He Throws The Dishes Away So He Doesn't Have To Wash Them

United States
October 1, 2009 11:51pm CST
My 16 year old cousin doesn't want to do the dishes at his house, so he throws them away. His mom yells at him about it, but he continues to do it. I think it's just lazy of him and I kind of put the blame on his parents because they let him get away with so much until the point he's gotten out of hand. He won't even wash spoons and forks. His mom will cook, and he'll throw away the pots she uses too. Then again, his parents could take it upon themselves to get the dishes out of the trash and clean them. What do you think about it?
2 people like this
8 responses
@Louc74 (620)
3 Oct 09
It sounds as if his parents are reaping what they've sown! If you spoil your precious little prince or princess, you can't expect to end up with a pleasant teenager. And some parents don't seem to understand that their job is to equip their kids as much as is possible to go out into the big, bad world, and start living their life responsibly. I agree with what others have said, they should hold him responsible in some way: perhaps stating a regimen whereby he gets fined each and every time someone has to pick up after him, or go and get the things out of the trash.

## USING THE INFORMATION
• 1. In the forum post about the dishes, how old is the cousin who throws the dishes away?
• 2. Do these statements agree with the forum post about the dishes? Answer yes or no for each, quoting the deciding words.
(a) The cousin's mother yells at him for throwing the dishes away.
(b) The cousin washes spoons and forks but throws away the pots.
(c) The reply from Louc74 suggests fining him whenever someone has to pick up after him.
• 3. Continue the forum post about the dishes from where it stops.

## DATA SECTION

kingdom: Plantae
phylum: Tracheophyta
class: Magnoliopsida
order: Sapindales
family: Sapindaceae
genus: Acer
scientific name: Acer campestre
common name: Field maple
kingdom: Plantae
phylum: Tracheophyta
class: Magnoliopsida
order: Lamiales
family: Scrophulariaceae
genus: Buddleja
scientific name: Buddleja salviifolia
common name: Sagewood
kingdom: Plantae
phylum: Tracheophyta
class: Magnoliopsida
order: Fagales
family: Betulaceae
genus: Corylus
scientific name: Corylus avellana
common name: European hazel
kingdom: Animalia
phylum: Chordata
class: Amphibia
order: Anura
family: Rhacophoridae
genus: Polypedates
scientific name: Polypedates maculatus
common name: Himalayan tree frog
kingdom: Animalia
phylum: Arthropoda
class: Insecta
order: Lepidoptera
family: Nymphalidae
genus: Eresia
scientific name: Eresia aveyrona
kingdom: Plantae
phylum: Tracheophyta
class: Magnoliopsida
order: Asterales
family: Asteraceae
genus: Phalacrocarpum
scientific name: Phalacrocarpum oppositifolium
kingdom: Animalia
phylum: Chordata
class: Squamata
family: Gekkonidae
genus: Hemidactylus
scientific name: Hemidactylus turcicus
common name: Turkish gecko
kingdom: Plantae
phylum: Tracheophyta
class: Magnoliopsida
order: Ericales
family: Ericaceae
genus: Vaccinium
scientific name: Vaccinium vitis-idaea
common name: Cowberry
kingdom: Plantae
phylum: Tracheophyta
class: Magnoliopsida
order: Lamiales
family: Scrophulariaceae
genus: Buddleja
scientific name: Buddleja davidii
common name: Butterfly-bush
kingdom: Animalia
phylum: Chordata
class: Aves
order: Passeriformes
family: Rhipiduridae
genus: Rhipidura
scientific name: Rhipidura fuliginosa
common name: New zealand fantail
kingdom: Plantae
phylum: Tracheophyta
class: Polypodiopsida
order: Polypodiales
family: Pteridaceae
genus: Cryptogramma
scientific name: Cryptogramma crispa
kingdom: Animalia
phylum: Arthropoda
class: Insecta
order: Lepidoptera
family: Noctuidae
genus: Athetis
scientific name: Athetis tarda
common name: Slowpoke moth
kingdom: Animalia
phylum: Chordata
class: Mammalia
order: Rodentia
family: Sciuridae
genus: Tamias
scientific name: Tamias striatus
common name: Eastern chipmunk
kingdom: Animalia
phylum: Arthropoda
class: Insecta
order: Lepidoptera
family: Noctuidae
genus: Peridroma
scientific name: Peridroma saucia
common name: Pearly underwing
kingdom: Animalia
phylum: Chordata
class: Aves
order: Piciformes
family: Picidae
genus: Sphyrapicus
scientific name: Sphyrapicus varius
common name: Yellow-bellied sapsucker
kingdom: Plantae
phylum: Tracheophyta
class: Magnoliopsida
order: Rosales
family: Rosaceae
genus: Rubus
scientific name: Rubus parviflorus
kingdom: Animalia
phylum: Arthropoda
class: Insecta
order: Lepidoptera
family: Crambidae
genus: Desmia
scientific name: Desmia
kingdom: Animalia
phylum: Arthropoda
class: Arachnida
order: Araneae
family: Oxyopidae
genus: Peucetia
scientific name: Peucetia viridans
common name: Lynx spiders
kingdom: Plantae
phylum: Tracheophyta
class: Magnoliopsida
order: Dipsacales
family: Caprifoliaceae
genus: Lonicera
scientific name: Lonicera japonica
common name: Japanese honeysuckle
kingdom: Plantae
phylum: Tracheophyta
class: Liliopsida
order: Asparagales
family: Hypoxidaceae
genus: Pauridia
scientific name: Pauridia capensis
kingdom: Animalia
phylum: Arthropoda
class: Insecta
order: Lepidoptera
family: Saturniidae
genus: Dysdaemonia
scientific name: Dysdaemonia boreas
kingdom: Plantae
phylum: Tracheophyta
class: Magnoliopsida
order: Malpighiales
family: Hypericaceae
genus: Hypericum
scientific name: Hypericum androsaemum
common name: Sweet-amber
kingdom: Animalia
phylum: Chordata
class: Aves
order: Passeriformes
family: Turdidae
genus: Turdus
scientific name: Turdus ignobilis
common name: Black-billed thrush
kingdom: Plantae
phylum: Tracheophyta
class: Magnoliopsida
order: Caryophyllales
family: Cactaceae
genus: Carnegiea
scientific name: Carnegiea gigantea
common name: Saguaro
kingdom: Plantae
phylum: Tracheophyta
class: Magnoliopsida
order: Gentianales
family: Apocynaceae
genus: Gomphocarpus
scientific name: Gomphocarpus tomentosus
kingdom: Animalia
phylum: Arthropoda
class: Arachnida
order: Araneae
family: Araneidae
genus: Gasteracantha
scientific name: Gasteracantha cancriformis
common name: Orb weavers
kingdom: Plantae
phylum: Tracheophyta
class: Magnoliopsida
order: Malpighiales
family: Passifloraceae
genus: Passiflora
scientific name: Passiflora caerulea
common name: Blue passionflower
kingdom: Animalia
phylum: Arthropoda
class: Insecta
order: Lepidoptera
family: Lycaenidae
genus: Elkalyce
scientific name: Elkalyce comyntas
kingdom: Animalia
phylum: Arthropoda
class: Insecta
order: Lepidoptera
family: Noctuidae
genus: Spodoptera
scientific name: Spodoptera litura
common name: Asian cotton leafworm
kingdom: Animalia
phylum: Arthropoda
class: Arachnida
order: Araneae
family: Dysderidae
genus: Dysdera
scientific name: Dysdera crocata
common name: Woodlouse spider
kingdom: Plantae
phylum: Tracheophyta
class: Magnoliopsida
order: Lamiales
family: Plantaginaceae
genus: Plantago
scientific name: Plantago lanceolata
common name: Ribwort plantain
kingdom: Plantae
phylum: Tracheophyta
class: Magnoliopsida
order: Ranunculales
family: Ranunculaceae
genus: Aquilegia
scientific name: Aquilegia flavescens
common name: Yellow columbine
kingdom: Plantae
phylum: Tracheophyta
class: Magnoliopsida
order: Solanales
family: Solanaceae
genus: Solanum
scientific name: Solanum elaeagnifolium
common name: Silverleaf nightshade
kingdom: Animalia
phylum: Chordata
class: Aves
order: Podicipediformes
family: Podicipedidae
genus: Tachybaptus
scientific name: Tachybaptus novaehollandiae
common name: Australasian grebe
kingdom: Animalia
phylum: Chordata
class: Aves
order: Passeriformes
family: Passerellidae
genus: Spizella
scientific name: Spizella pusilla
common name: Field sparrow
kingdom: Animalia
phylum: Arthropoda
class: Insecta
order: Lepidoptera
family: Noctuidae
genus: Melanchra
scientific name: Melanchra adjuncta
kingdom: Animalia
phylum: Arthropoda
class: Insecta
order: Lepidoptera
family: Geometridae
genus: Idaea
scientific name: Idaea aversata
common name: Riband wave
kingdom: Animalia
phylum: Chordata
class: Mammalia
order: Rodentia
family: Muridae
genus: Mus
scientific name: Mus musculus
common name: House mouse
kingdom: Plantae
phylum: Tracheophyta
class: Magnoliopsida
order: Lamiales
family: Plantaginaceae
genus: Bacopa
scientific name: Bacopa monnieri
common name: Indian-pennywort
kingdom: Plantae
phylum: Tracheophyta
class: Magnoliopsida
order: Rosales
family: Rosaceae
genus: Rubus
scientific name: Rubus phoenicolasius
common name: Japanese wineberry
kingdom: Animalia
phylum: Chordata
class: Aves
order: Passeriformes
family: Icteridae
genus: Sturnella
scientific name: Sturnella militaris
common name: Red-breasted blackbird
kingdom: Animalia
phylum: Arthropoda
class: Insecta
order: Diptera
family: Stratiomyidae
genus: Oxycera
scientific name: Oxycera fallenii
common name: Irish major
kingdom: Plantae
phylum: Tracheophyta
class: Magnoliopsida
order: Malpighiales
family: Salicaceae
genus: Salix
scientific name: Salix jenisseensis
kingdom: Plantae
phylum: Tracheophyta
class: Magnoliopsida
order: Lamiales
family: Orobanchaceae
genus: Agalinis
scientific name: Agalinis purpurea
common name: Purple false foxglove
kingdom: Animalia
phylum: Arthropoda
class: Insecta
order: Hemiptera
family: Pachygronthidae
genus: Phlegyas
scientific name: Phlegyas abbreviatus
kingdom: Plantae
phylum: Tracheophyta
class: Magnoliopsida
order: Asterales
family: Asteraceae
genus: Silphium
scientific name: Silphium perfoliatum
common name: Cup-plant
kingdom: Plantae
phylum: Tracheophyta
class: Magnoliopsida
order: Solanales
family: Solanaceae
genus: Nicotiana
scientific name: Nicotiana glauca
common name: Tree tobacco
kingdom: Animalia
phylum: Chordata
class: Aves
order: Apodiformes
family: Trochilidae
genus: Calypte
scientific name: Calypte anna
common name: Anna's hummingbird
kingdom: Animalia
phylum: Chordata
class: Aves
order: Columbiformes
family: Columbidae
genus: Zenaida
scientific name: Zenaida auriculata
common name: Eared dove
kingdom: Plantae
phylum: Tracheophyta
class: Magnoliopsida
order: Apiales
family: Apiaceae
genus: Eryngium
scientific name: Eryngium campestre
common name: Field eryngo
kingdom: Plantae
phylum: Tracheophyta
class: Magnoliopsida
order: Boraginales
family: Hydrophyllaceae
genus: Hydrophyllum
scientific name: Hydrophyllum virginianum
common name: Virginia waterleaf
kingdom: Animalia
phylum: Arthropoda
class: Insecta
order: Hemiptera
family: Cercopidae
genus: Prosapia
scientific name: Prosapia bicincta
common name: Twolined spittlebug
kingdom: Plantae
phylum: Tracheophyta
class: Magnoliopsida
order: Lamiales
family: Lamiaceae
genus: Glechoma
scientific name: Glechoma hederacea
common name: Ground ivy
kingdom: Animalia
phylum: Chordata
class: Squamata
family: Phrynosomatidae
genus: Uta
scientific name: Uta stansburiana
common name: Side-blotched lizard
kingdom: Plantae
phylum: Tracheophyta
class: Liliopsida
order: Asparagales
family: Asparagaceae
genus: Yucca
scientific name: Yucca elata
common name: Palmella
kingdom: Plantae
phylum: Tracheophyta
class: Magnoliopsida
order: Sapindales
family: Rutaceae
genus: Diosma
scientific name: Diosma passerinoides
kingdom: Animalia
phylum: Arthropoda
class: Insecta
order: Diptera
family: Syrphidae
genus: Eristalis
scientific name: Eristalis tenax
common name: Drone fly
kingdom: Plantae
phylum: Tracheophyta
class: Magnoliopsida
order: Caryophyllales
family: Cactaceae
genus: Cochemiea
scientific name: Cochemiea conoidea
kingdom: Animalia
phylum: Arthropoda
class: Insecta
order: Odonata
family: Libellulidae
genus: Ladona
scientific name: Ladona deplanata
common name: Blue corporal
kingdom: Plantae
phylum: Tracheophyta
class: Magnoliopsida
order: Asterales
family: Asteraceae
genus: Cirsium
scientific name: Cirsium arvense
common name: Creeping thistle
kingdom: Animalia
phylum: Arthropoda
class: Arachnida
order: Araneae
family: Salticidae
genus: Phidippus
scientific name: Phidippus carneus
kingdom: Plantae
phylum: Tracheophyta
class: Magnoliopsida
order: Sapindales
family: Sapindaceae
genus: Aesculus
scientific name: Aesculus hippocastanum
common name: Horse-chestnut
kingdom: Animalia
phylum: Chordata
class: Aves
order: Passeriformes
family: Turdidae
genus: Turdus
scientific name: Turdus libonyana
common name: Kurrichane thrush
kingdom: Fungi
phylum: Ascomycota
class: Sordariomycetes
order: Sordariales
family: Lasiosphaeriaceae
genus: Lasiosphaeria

## RESULTS FOR THE EXERCISE
• 1. He is 16 years old.

• 2.
(a) Yes: "His mom yells at him about it, but he continues to do it."
(b) No: "He won't even wash spoons and forks."
(c) Yes: "perhaps stating a regimen whereby he gets fined each and every time someone has to pick up after him"

• 3.
1 person likes this
• United States
3 Oct 09
That's exactly how I feel about it. His mom constantly complains about him doing it, yet she doesn't do anything about it. He's 16 going on 17 and they don't punish him for anything he does, now he's out of hand and it's too late to do anything with him.
1 person likes this
• Philippines
2 Oct 09
i don't understand why ur cousin has to do that. doesn't he understand that he needs to clean it for the next meal? if he is too lazy to do this, he might as well eat on paper plates and plastic spoons and forks. that way, he doesn't neet to wash them but thrown them away. i think children need to help in the house work. we need to train them when they are still young so that they will get used to household chores, which will surely help them when they have their own families. has it something to do with our discipline on children that others are misbehaving? just asking...
• Mexico
3 Oct 09
Parents must teach their children not to act like they were kings treating with their slaves. This is just out of any negociation.
1 person likes this
@rusty2rusty (6763)
• Defiance, Ohio
2 Oct 09
Lol...my teenage son went through this phase. At first he would hide them. When I started getting bugs, I found the dirty dishes. Needless to say my teenage son stopped doing that after I had my say. He than started throwing things away or breaking them. The only way to stop him from doing it is by making the teen get the dishes out of the trash and make him wash them while his parents or another adult watches. As of right now things will not change. The teen has no reason to. As his parents are enabling him to be lazy and throw the dishes away.
1 person likes this
@sid556 (30960)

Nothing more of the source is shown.